Dataset excerpts =>
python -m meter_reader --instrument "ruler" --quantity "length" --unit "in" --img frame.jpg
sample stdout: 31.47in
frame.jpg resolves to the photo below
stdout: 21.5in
--
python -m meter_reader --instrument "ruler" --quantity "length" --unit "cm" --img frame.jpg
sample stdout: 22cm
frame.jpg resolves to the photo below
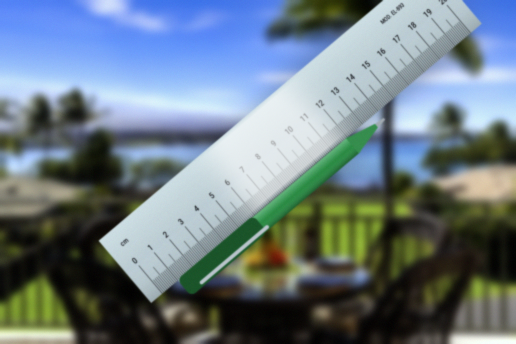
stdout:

Work to be completed =>
Copy out each line of the material above that contains the string "stdout". Matching is case-sensitive.

Written reply =>
sample stdout: 31.47in
stdout: 21.5in
sample stdout: 22cm
stdout:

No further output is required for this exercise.